My encore piece for violin was performed there by the gifted Soviet Émigré, Nina Beilina. It is based on the ancient melody of “I Wonder As I Wander.”

I wonder as I wander

Out under the sky

How Jesus the Savior

Did come for to die!

If I’m not mistaken, my other encore piece for piano and violin, Nina Bluesina, again composed for Nina, was performed at Carnegie Hall as well.

There is an exact duplication going on between Wintley Phipps’ concert and Nina Beilina’s.

How so?

Nina Beilina and her son were becoming virtual slaves under the Soviet Union. They escaped, first to Italy and then to America. I met her eventually through my composition for The Soviet Émigré Orchestra, my Symphony For Strings.

Now, however, both Nina Beiline and her son, face the specter of an American Establishment that is selling us the idea that freedom must compromise with the demands of necessity and the inevitability of a Progressive New World Order where an “ole black lady” doesn’t know as much about life as her Harvard-graduating, black President.

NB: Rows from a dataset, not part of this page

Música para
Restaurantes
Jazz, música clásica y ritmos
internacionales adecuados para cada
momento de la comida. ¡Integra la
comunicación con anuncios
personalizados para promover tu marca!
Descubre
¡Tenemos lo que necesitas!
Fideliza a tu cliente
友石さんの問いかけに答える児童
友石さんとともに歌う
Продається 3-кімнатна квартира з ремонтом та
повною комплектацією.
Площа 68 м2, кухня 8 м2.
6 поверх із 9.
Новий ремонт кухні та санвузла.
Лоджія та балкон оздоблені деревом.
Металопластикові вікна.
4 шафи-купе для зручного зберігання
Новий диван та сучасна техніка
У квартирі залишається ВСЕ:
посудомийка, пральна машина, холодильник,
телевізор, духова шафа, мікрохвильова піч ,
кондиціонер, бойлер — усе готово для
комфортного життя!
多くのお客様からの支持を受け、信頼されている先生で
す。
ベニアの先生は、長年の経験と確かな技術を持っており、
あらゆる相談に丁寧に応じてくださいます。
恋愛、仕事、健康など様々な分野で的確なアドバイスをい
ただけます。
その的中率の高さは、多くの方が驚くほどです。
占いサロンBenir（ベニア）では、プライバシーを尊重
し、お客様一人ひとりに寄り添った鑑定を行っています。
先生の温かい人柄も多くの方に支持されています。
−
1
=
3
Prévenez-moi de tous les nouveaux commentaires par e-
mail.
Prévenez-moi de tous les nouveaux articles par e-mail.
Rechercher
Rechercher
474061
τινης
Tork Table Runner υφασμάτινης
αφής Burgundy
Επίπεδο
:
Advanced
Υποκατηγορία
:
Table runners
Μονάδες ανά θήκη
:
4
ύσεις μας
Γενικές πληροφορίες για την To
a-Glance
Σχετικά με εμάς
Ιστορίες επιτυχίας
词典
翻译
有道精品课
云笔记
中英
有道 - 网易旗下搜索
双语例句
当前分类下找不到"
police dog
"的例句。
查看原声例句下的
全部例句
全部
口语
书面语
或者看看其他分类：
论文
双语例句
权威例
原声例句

The crags and rocks up that American Mountain we climb are no longer white racists. They are Rainbow Marxists and their Jihadist allies.

American slavery has been transformed into the New World Order’s “offer you cannot refuse”: Progressive submission to Red Islamic demands, Communist ideologues who enjoy the terror which 9/11 threw into the soul of America.

Is the answer American, right-wing ideologues of righteous indignation?

No.

The answer is that “ole black lady” who climbs the mountain singing “Amazing Grace”.